-- START --
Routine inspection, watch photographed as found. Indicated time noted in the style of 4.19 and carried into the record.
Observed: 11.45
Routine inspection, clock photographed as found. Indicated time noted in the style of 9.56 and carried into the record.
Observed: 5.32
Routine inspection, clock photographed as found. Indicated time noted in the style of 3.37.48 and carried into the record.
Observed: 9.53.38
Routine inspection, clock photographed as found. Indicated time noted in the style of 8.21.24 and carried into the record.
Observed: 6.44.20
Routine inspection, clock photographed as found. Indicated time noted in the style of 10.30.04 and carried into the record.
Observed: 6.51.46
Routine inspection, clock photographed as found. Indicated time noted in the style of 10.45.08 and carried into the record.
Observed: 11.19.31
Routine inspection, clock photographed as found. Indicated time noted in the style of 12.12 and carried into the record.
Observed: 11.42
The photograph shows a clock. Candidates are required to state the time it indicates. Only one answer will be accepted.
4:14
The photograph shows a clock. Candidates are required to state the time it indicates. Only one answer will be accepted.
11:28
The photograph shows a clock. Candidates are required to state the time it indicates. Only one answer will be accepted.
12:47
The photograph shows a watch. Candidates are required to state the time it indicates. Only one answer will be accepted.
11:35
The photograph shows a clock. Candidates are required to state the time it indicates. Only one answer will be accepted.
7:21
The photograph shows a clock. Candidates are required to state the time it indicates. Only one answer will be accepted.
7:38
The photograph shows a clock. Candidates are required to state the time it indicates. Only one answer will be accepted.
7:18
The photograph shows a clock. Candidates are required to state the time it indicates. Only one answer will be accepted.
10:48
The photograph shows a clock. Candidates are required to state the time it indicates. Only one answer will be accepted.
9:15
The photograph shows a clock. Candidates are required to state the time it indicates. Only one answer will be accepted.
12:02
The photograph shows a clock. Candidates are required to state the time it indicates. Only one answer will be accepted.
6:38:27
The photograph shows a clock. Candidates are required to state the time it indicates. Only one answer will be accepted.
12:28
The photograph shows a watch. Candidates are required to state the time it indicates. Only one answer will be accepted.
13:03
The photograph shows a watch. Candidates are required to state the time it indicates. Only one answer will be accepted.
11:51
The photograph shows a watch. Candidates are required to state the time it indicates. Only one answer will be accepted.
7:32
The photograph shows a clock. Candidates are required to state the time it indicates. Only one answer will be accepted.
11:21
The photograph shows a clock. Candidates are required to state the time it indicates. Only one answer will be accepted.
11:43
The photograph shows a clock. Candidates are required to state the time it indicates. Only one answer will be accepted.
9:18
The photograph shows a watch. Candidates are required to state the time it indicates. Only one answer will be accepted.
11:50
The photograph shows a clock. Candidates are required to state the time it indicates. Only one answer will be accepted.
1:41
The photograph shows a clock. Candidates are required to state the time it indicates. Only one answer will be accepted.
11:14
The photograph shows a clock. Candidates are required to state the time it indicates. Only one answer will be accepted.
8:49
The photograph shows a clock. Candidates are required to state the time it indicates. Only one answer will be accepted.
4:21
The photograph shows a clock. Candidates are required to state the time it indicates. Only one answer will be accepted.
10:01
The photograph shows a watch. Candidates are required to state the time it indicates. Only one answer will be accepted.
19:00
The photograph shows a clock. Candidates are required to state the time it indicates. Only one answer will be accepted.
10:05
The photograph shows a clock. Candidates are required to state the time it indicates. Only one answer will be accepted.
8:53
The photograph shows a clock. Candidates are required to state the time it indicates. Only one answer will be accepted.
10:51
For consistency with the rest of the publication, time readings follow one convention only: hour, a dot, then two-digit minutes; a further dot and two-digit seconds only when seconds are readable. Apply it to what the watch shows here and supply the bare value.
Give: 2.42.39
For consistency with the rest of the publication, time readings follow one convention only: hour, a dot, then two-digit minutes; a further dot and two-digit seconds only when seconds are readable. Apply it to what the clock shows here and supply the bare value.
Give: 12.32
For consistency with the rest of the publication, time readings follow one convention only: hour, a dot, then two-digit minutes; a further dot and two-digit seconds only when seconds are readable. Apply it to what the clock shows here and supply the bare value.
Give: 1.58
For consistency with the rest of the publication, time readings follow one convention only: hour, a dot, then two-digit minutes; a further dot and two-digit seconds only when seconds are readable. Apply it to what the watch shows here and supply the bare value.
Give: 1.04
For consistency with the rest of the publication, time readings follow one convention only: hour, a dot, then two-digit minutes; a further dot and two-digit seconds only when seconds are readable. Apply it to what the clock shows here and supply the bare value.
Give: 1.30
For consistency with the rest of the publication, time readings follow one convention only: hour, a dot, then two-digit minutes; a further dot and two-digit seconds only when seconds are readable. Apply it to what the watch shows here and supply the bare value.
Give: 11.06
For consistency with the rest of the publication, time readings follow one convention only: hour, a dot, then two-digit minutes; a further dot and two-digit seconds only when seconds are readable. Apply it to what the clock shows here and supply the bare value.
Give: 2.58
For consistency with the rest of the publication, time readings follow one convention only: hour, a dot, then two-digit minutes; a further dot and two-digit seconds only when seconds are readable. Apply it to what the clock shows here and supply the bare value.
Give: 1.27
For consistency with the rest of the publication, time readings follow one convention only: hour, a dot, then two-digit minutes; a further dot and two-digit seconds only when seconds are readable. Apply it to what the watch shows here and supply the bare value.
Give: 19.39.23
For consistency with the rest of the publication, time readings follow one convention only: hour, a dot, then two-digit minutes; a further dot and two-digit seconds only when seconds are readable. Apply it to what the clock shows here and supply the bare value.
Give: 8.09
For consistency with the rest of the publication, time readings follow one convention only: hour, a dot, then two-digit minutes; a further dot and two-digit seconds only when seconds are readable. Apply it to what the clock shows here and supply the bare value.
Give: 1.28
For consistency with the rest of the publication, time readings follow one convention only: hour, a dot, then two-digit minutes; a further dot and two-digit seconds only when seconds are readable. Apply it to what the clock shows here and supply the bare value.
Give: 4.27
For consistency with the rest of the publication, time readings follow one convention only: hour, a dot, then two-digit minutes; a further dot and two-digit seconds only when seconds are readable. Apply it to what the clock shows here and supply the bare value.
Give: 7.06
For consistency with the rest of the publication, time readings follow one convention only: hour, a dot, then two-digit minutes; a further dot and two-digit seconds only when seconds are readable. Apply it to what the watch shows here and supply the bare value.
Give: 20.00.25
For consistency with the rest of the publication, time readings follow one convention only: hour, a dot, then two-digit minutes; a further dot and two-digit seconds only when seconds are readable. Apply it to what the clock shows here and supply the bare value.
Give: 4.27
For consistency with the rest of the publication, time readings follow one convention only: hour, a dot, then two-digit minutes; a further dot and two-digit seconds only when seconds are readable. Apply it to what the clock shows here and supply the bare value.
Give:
-- END --
## WORK TO DO:
Pull out every item above and copy each one word for word.

## SOLUTION TO THIS EXERCISE:
Routine inspection, watch photographed as found. Indicated time noted in the style of 4.19 and carried into the record.
Observed: 11.45
Routine inspection, clock photographed as found. Indicated time noted in the style of 9.56 and carried into the record.
Observed: 5.32
Routine inspection, clock photographed as found. Indicated time noted in the style of 3.37.48 and carried into the record.
Observed: 9.53.38
Routine inspection, clock photographed as found. Indicated time noted in the style of 8.21.24 and carried into the record.
Observed: 6.44.20
Routine inspection, clock photographed as found. Indicated time noted in the style of 10.30.04 and carried into the record.
Observed: 6.51.46
Routine inspection, clock photographed as found. Indicated time noted in the style of 10.45.08 and carried into the record.
Observed: 11.19.31
Routine inspection, clock photographed as found. Indicated time noted in the style of 12.12 and carried into the record.
Observed: 11.42
The photograph shows a clock. Candidates are required to state the time it indicates. Only one answer will be accepted.
4:14
The photograph shows a clock. Candidates are required to state the time it indicates. Only one answer will be accepted.
11:28
The photograph shows a clock. Candidates are required to state the time it indicates. Only one answer will be accepted.
12:47
The photograph shows a watch. Candidates are required to state the time it indicates. Only one answer will be accepted.
11:35
The photograph shows a clock. Candidates are required to state the time it indicates. Only one answer will be accepted.
7:21
The photograph shows a clock. Candidates are required to state the time it indicates. Only one answer will be accepted.
7:38
The photograph shows a clock. Candidates are required to state the time it indicates. Only one answer will be accepted.
7:18
The photograph shows a clock. Candidates are required to state the time it indicates. Only one answer will be accepted.
10:48
The photograph shows a clock. Candidates are required to state the time it indicates. Only one answer will be accepted.
9:15
The photograph shows a clock. Candidates are required to state the time it indicates. Only one answer will be accepted.
12:02
The photograph shows a clock. Candidates are required to state the time it indicates. Only one answer will be accepted.
6:38:27
The photograph shows a clock. Candidates are required to state the time it indicates. Only one answer will be accepted.
12:28
The photograph shows a watch. Candidates are required to state the time it indicates. Only one answer will be accepted.
13:03
The photograph shows a watch. Candidates are required to state the time it indicates. Only one answer will be accepted.
11:51
The photograph shows a watch. Candidates are required to state the time it indicates. Only one answer will be accepted.
7:32
The photograph shows a clock. Candidates are required to state the time it indicates. Only one answer will be accepted.
11:21
The photograph shows a clock. Candidates are required to state the time it indicates. Only one answer will be accepted.
11:43
The photograph shows a clock. Candidates are required to state the time it indicates. Only one answer will be accepted.
9:18
The photograph shows a watch. Candidates are required to state the time it indicates. Only one answer will be accepted.
11:50
The photograph shows a clock. Candidates are required to state the time it indicates. Only one answer will be accepted.
1:41
The photograph shows a clock. Candidates are required to state the time it indicates. Only one answer will be accepted.
11:14
The photograph shows a clock. Candidates are required to state the time it indicates. Only one answer will be accepted.
8:49
The photograph shows a clock. Candidates are required to state the time it indicates. Only one answer will be accepted.
4:21
The photograph shows a clock. Candidates are required to state the time it indicates. Only one answer will be accepted.
10:01
The photograph shows a watch. Candidates are required to state the time it indicates. Only one answer will be accepted.
19:00
The photograph shows a clock. Candidates are required to state the time it indicates. Only one answer will be accepted.
10:05
The photograph shows a clock. Candidates are required to state the time it indicates. Only one answer will be accepted.
8:53
The photograph shows a clock. Candidates are required to state the time it indicates. Only one answer will be accepted.
10:51
For consistency with the rest of the publication, time readings follow one convention only: hour, a dot, then two-digit minutes; a further dot and two-digit seconds only when seconds are readable. Apply it to what the watch shows here and supply the bare value.
Give: 2.42.39
For consistency with the rest of the publication, time readings follow one convention only: hour, a dot, then two-digit minutes; a further dot and two-digit seconds only when seconds are readable. Apply it to what the clock shows here and supply the bare value.
Give: 12.32
For consistency with the rest of the publication, time readings follow one convention only: hour, a dot, then two-digit minutes; a further dot and two-digit seconds only when seconds are readable. Apply it to what the clock shows here and supply the bare value.
Give: 1.58
For consistency with the rest of the publication, time readings follow one convention only: hour, a dot, then two-digit minutes; a further dot and two-digit seconds only when seconds are readable. Apply it to what the watch shows here and supply the bare value.
Give: 1.04
For consistency with the rest of the publication, time readings follow one convention only: hour, a dot, then two-digit minutes; a further dot and two-digit seconds only when seconds are readable. Apply it to what the clock shows here and supply the bare value.
Give: 1.30
For consistency with the rest of the publication, time readings follow one convention only: hour, a dot, then two-digit minutes; a further dot and two-digit seconds only when seconds are readable. Apply it to what the watch shows here and supply the bare value.
Give: 11.06
For consistency with the rest of the publication, time readings follow one convention only: hour, a dot, then two-digit minutes; a further dot and two-digit seconds only when seconds are readable. Apply it to what the clock shows here and supply the bare value.
Give: 2.58
For consistency with the rest of the publication, time readings follow one convention only: hour, a dot, then two-digit minutes; a further dot and two-digit seconds only when seconds are readable. Apply it to what the clock shows here and supply the bare value.
Give: 1.27
For consistency with the rest of the publication, time readings follow one convention only: hour, a dot, then two-digit minutes; a further dot and two-digit seconds only when seconds are readable. Apply it to what the watch shows here and supply the bare value.
Give: 19.39.23
For consistency with the rest of the publication, time readings follow one convention only: hour, a dot, then two-digit minutes; a further dot and two-digit seconds only when seconds are readable. Apply it to what the clock shows here and supply the bare value.
Give: 8.09
For consistency with the rest of the publication, time readings follow one convention only: hour, a dot, then two-digit minutes; a further dot and two-digit seconds only when seconds are readable. Apply it to what the clock shows here and supply the bare value.
Give: 1.28
For consistency with the rest of the publication, time readings follow one convention only: hour, a dot, then two-digit minutes; a further dot and two-digit seconds only when seconds are readable. Apply it to what the clock shows here and supply the bare value.
Give: 4.27
For consistency with the rest of the publication, time readings follow one convention only: hour, a dot, then two-digit minutes; a further dot and two-digit seconds only when seconds are readable. Apply it to what the clock shows here and supply the bare value.
Give: 7.06
For consistency with the rest of the publication, time readings follow one convention only: hour, a dot, then two-digit minutes; a further dot and two-digit seconds only when seconds are readable. Apply it to what the watch shows here and supply the bare value.
Give: 20.00.25
For consistency with the rest of the publication, time readings follow one convention only: hour, a dot, then two-digit minutes; a further dot and two-digit seconds only when seconds are readable. Apply it to what the clock shows here and supply the bare value.
Give: 4.27
For consistency with the rest of the publication, time readings follow one convention only: hour, a dot, then two-digit minutes; a further dot and two-digit seconds only when seconds are readable. Apply it to what the clock shows here and supply the bare value.
Give:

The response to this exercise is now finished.